Oliver Dowden on partygate

A photograph taken from a window at Number 10 Downing Street in May 2020, showing Prime Minister Boris Johnson, his wife Carrie Johnson (with her newborn baby Wilfred) and two aides thought to be Dominic Cummings and Martin Reynolds. Part of a larger image that shows other staff on the lawn neyond the terrace.
The Prime Minister and Number 10 staff during the first national lockdown

UPDATE 13 April 2022. As expected, the Prime Minister’s fixed penalty notice has arrived (two in the letterbox in fact). Our MP was not the only loyalist to be dropped in it by the news, of course, although Oliver Dowden’s “…he is not going to be subject to a fixed-penalty notice because he is confident that he has not broken the law” from three weeks ago was more fulsome than most. Along with dozens of other Tory MPs, Dowden has now shared the official line:

Fixed penalties are starting to land on the doormats of Conservative Party staff, civil servants and, quite possibly, MPs and ministers. We don’t know how many have been issued but the BBC says it’ll be at least 15 but more likely 20 and there may be a second and subsequent batches. The investigation takes in 12 events, though, so it seems unlikely it’ll stop at 20.

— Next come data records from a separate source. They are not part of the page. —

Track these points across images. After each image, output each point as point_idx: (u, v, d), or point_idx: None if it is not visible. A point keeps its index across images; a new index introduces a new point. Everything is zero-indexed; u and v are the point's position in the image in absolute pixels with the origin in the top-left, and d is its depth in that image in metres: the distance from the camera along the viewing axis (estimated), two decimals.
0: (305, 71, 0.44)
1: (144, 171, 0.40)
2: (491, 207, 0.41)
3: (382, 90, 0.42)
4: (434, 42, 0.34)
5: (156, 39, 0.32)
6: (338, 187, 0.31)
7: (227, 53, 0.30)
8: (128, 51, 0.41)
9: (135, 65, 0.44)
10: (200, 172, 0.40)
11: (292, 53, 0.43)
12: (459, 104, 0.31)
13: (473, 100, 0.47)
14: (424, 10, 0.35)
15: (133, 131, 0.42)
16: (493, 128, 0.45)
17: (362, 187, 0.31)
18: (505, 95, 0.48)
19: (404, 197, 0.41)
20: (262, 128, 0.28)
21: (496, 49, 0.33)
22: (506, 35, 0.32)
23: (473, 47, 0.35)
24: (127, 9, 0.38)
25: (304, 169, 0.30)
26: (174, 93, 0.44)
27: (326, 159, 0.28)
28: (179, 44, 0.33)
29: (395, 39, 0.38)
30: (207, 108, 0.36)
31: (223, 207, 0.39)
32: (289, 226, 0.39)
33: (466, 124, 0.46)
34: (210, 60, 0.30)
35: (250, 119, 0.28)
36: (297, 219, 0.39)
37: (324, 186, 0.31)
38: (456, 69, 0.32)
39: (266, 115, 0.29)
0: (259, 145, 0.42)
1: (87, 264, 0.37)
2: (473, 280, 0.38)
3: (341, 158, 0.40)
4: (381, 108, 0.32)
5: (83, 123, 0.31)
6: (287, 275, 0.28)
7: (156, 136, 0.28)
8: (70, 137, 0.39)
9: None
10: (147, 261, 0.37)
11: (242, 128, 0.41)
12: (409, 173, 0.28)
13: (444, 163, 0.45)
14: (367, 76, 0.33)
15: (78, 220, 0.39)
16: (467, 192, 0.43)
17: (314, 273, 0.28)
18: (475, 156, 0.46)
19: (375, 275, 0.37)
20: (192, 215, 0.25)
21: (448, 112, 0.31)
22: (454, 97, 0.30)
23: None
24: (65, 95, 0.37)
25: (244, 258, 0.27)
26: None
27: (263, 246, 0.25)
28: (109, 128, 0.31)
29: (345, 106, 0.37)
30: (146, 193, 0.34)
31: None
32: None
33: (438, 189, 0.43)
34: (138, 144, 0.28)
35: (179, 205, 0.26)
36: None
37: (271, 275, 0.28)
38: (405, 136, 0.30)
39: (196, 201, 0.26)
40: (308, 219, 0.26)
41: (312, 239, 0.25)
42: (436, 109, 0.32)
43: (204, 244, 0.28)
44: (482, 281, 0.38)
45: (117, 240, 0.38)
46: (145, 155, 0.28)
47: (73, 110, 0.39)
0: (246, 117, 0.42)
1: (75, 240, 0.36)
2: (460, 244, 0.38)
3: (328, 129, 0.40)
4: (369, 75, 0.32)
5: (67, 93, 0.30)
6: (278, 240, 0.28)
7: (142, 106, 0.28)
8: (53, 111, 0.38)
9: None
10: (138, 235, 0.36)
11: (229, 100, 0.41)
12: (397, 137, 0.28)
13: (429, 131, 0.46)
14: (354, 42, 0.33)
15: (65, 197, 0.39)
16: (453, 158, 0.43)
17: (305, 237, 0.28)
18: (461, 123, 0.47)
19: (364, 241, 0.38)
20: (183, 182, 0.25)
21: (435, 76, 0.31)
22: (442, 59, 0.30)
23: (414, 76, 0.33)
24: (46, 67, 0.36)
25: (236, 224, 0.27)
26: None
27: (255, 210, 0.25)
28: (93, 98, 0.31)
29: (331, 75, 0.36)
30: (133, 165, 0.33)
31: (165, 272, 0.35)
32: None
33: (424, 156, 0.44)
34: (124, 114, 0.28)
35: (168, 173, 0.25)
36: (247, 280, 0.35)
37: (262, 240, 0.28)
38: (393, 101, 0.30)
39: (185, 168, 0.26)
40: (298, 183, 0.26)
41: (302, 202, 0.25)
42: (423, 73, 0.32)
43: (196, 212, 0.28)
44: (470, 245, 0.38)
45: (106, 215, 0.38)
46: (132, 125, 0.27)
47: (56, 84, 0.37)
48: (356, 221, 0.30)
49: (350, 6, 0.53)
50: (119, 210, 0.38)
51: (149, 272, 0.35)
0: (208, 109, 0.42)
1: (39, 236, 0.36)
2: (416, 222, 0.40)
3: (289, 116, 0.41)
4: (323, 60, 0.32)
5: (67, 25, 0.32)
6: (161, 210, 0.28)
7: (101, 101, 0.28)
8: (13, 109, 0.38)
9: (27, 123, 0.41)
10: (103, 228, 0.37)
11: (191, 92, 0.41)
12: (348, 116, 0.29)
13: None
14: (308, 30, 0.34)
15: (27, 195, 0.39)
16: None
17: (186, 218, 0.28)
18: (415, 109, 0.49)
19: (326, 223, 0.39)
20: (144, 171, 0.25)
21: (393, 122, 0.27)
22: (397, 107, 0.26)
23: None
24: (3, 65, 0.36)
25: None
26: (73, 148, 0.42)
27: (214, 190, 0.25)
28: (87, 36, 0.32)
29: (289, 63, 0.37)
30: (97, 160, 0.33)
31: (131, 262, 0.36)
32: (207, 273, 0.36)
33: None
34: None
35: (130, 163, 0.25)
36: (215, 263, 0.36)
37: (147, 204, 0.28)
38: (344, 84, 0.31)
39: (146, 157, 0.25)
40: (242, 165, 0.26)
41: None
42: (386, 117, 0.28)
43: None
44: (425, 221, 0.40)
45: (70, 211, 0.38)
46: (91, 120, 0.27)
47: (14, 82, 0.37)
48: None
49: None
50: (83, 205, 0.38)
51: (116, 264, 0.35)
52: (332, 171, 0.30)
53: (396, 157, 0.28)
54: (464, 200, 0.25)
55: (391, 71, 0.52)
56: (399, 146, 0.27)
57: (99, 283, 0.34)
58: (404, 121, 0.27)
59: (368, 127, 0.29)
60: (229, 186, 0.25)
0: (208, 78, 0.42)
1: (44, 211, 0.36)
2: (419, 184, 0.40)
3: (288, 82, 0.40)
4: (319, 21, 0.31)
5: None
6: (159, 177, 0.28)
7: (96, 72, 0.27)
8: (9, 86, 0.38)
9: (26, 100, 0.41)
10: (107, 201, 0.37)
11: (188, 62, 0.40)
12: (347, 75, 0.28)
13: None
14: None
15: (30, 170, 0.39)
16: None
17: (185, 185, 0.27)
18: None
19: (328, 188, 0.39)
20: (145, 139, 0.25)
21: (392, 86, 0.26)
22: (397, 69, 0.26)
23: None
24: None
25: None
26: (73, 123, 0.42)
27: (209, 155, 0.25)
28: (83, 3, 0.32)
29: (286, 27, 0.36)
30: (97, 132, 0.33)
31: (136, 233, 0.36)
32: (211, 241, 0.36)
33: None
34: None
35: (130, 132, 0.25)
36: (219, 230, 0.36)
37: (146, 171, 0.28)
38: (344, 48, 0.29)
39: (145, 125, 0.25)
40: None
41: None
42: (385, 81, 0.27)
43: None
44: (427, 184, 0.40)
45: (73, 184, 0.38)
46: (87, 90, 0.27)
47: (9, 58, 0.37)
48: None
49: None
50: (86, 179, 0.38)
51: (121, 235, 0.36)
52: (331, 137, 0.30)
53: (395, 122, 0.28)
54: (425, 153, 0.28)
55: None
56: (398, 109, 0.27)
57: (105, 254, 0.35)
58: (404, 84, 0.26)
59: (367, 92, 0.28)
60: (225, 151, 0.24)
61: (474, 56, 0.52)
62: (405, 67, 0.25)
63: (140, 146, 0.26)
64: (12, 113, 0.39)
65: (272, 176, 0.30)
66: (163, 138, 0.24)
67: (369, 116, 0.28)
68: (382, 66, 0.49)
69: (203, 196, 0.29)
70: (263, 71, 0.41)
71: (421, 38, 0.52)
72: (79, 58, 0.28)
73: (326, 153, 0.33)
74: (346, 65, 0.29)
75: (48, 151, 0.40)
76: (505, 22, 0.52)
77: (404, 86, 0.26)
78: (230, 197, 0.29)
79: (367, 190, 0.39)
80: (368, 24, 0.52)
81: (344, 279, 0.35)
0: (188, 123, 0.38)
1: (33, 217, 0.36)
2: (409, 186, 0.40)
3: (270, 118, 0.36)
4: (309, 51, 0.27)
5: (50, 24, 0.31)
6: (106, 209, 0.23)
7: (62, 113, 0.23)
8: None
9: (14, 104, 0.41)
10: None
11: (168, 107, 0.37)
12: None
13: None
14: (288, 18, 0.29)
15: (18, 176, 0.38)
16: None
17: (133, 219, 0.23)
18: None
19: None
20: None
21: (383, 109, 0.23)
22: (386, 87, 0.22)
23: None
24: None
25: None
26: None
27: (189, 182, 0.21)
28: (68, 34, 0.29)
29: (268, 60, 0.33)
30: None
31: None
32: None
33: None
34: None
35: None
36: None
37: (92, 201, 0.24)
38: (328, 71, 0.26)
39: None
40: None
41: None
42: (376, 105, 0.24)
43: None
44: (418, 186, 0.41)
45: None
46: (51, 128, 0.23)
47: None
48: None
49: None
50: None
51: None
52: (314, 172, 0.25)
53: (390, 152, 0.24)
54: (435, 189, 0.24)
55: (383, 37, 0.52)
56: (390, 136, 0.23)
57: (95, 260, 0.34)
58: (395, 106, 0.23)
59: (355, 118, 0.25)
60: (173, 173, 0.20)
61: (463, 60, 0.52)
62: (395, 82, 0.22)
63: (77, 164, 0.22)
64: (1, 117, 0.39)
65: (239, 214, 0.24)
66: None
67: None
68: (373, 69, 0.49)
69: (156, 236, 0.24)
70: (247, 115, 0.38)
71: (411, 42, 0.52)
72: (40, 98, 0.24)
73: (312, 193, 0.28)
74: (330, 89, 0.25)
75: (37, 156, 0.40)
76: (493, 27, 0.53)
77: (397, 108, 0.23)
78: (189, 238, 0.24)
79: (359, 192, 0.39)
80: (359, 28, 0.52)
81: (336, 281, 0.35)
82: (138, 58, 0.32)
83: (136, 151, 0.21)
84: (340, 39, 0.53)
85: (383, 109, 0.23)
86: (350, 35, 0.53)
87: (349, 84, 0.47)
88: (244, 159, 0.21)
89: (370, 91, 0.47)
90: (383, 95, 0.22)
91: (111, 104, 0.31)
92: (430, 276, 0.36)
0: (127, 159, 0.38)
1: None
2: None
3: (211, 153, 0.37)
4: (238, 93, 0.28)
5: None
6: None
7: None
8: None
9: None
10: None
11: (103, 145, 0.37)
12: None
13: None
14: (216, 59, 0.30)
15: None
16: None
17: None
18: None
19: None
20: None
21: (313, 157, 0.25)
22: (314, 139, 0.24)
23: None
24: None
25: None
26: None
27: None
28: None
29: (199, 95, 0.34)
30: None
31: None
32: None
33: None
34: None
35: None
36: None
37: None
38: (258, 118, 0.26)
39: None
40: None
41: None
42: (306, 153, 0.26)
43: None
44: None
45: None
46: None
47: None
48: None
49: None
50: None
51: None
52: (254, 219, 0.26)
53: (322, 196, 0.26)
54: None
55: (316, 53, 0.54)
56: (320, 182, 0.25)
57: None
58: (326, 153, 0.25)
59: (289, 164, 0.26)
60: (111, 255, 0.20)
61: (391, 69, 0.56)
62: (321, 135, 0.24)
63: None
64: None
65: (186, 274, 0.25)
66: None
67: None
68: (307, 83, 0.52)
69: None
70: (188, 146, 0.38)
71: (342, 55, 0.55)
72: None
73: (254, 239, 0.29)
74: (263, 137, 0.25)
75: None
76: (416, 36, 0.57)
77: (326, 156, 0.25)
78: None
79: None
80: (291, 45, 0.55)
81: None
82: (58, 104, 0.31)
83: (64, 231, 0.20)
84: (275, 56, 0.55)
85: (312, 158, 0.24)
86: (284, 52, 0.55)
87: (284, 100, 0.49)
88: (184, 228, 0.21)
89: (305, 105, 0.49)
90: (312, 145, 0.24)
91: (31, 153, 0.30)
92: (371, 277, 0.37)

From the Telegraph we get this complicated construction: “Downing Street said Boris Johnson has not been told by the Metropolitan Police that he is being fined over the ‘partygate’ scandal.” The Met won’t be providing a list of those fined (they don’t normally publish the names of people issued with fixed penalties) but we’re willing to bet you a tenner right now that there’ll soon be a list in the public domain. Still no word on the Prime Minister, although his promise to tell us if he is fined presumably still stands.

So, although as Co-Chairman of the Conservative Party and Minister without Portfolio his loyalty is obviously guaranteed, it’s possible that Oliver Dowden was going out on a limb a bit last week when he told James O’Brien on LBC:

The prime minister is actually absolutely resolutely clear that he is not going to be subject to a fixed-penalty notice because he is confident that he has not broken the law.

Oliver Dowden, LBC, 21 March 2022

The mood music this week suggests Johnson’s innocence is not quite such a sure thing, though. You’ll find a dozen news and opinion pieces since we learnt that fines were imminent, even in the Tory press, that suggest Johnson’s partygate woes are not over, even that his leadership may still be in peril. The Evening Standard, for instance, owned by the Prime Minister’s friend Evgeny Lebedev, is pretty sure that ‘a day of reckoning’ is coming, although the loyalists questioned are pretty sure that it won’t be till after the Ukraine crisis.

And then there’s the Sue Gray report (bet you’d forgotten about that), the final, unexpurgated, version of which is due after the Met’s investigation is finished.